Dataset records.
=== Section Start ===

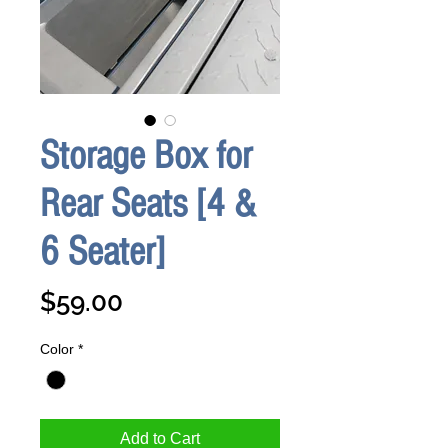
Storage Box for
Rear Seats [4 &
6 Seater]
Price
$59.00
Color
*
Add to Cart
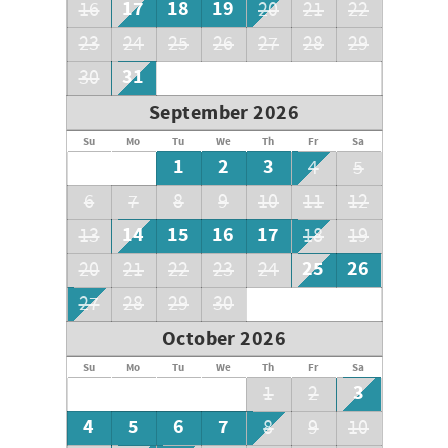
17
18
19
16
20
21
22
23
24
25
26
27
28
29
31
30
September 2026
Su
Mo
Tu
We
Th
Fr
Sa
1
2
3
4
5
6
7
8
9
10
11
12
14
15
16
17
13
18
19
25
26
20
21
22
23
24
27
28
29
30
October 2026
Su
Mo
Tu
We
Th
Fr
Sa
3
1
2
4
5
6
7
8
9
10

=== Section End ===
=== Section Start ===

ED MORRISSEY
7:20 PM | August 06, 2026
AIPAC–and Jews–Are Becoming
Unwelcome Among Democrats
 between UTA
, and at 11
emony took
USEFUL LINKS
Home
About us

=== Section End ===

PROBLEM REQUIREMENTS. In the items above, take the part that opens with the line containing "Storage Box for" and closes with the line containing "Add to Cart". Write it out again, switching "Price" to "Cost" and keeping every other line unchanged.

RESPONSE.
Storage Box for
Rear Seats [4 &
6 Seater]
Cost
$59.00
Color
*
Add to Cart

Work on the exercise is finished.